Alerte et action au niveau mondial (GAR)

SRAS : investigations en cours pour de nouveaux patients en Chine ; une équipe de l’OMS part à Beijing – Bulletin n° 2

26 avril 2004

A la demande du Ministère chinois de la Santé, l’OMS envoie aujourd’hui les premiers membres d’une équipe internationale pour aider à enquêter sur l’origine des cas de SRAS signalés récemment à Beijing et dans la province d’Anhui, à l’est du pays. Cette équipe, qui devrait commencer à travailler mercredi, comprendra des spécialistes de l’épidémiologie, de la virologie, de la lutte anti-infectieuse et de la sécurité biologique en laboratoire.

A ce jour, les résultats des investigations donnent à penser que des travaux de recherche à l’Institut national de virologie de Beijing seraient à l’origine de la flambée. Cet établissement a travaillé sur le coronavirus du SRAS, notamment pour la mise au point d’un vaccin.

Deux des cas récemment signalés faisaient des recherches dans ce laboratoire : une étudiante de troisième cycle de la province d’Anhui et un homme de 31 ans. Les symptômes sont apparus à des dates très éloignées (23 jours), ce qui laisse présumer qu’il y a eu plus d’une exposition dans ce laboratoire entre la mi-mars et le début du mois d’avril.
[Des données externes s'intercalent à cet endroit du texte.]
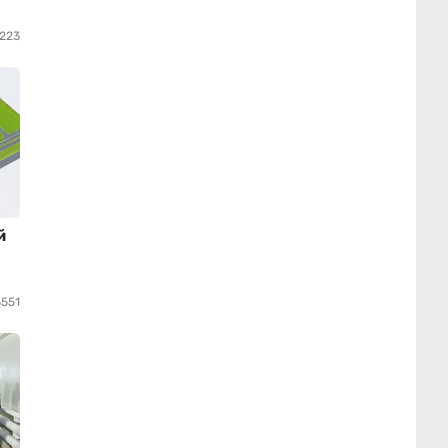
223
й
3551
Les autorités ont fermé l’institut et mis en observation tout le personnel, soit plus de 200 employés. De nombreux échantillons ont été prélevés dans les locaux pour étudier les sources possibles de contamination. L’OMS aura accès à ces échantillons.
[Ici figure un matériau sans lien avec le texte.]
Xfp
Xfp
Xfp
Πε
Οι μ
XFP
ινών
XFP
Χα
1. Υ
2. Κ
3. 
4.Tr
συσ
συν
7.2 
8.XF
Il est essentiel de comprendre et d’éliminer la source de contamination pour endiguer la flambée. Il est tout aussi important de détecter rapidement toutes les chaînes de transmissions et de les interrompre au moyen du dépistage rapide des cas, de la recherche et du suivi des contacts et de la lutte anti-infectieuse dans les établissements hospitaliers.

L’OMS s’inquiète des autres possibilités d’exposition qui ont déjà pu se produire. Certains patients ont été examinés ou traités dans différents hôpitaux avant que la suspicion de SRAS ne conduise à prendre les mesures de précaution nécessaires, comme l’isolement des patients et de strictes procédures de lutte anti-infectieuse. Tout en présentant déjà les symptômes, un des patients a fait un long voyage en train à l’intérieur de la Chine.

Les autorités chinoises ont renforcé la surveillance et la notification des pathologies évocatrices du SRAS dans les établissements de soins et elles ont envoyé des équipes pour enquêter dans la province d’Anhui.

Depuis le 22 avril, la Chine a signalé huit personnes pour lesquelles soit le diagnostic clinique de SRAS a été posé, soit les investigations sont en cours. Six d’entre elles se trouvent à Beijing et deux, dont le seul cas mortel, sont dans la province d’Anhui. A ce jour, près de 1 000 contacts sont sous observation médicale, 640 à Beijing et 353 dans l’Anhui.

Les cas les plus récents, annoncés dimanche, sont quatre personnes figurant parmi les proches contacts de l’infirmière de 20 ans qui a soigné l’étudiante de l’Anhui dans un hôpital de Beijing. Les examens sont en cours pour ces quatre cas, tous à Beijing. Il s’agit de la mère, du père et d’une tante de l’infirmière, ainsi que d’une femme qui a partagé avec elle la chambre dans laquelle elle a été hospitalisée. Chez ces quatre personnes, les symptômes sont apparus entre le 16 et le 19 avril. La mère se trouve dans un état grave, consécutif à une pneumonie. Les trois autres sont dans un état stable.

En outre, les autorités sanitaires ont signalé qu’une fièvre était apparue chez deux médecins qui ont traité l’étudiante au cours de son hospitalisation à Hefai, dans l’Anhui, de même que chez un proche contact de l’un des médecins.

A ce jour, tous les cas diagnostiqués ou en cours d’investigation ont été associés à des chaînes de transmission impliquant un contact personnel rapproché avec un cas identifié. Rien ne laisse supposer qu’il y ait une transmission en dehors des cadres cités.

Selon les directives de l’OMS pour la surveillance mondiale du SRAS, un laboratoire international de référence doit procéder à une vérification indépendante des résultats avant que les cas ne puissent être classés comme étant confirmés. Cette procédure s’est imposée en raison des conséquences que la confirmation de cas de SRAS peut avoir pour la santé publique internationale.